Konuyla ilgili birkaç istatistiki bilgi paylaşılırsa değindiğim nokta çok daha iyi anlaşılacaktır. TÜİK’in açıkladığı verilere göre İstanbul’un nüfusu 2000 yılında yaklaşık 11 milyon iken, artarak 2018 yılında 15 milyona ulaşmıştır. Aynı dönemde özel araç sayısı istatistiklerine göre ise 2000 yılında şehirde yaklaşık 1 milyon özel araç varken, bu sayı 2018 yılında 2,7 milyona yükselmiştir. Yani bahsedilen dönemde özel araç sayısı nüfusa kıyasla 5 kat daha hızlı artmış ve İstanbul’da 1000 kişiye düşen özel araç sayısı 90’dan 180’e yükselmiştir. Yine benzer dönem için farklı ulaşım türlerinin toplam içindeki kullanım oranlarına baktığımızda özel araçların günlük yolculuklarda kullanım oranının yüzde 16’lardan yüzde 30’lara yükseldiğini görmekteyiz.

Verilerden de anlaşıldığı üzere savunulanın aksine – Marmaray ve Metrobüs gibi önemli projelere rağmen – İstanbul’da toplu taşımaya gereken önem verilmemekte, yatırımların ekseriyeti otomobil kullanımını kolaylaştırmayı hedeflemektedir.
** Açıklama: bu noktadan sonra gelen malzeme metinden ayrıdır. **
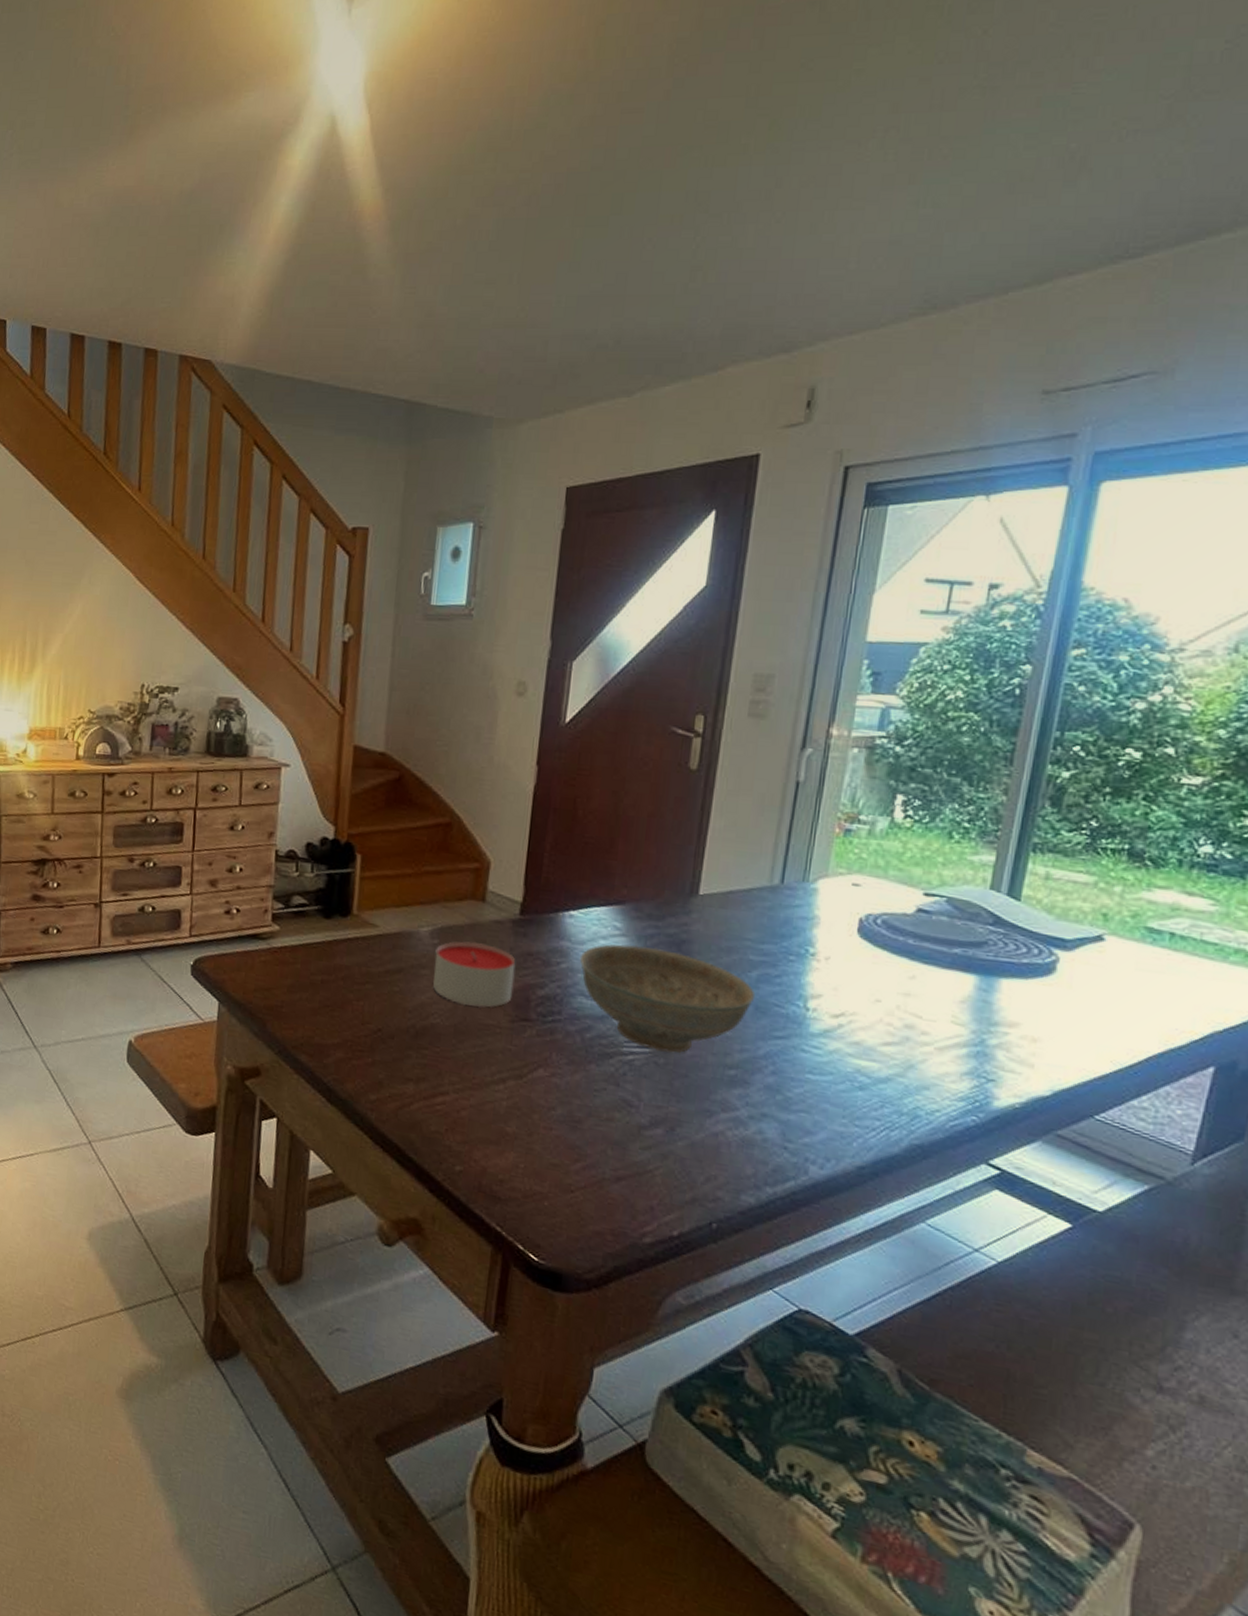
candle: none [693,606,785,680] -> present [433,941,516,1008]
Dünyadaki emsal şehirlerde en önemli gündem özel araç kullanımının nasıl sınırlandırılacağı iken İstanbul’da bu konunun konuşulmasını bırakın aksine özel araç kullanımını teşvik edici köprü, tünel, kavşak, yol ağı genişletme yatırımları ile övünülmektedir. Bu zihniyetin bir tezahürü de İstanbul ulaşımında her geçen gün payı daha da azalan deniz ulaşımıdır. İstanbul Kalkınma Ajansı desteğiyle Okan Üniversitesi’nden araştırmacıların gerçekleştirdiği “İstanbul’da Deniz Ulaşımının Geleceğinin Değerlendirilmesi” projesinin sonuçlarına göre İstanbul’da 2012 yılında günlük yaklaşık 270 bin kişi deniz yolu ile yolculuk yaparken bunun 2020’de 100 bin yolcu seviyelerine düşeceği öngörülmektedir.

Özetle insanları şehrin keşmekeşinden kısa süreliğine de olsa uzaklaştıran, altyapı maliyeti diğer türlere kıyasla sıfıra yakın olan deniz ulaşımı İstanbul’da kaderine terk edilirken, otomobil ulaşımına yapılan yatırımların neticesi olarak özel araç kullanım oranı her geçen gün artmakta toplu taşımanın payı ise azalmaktadır.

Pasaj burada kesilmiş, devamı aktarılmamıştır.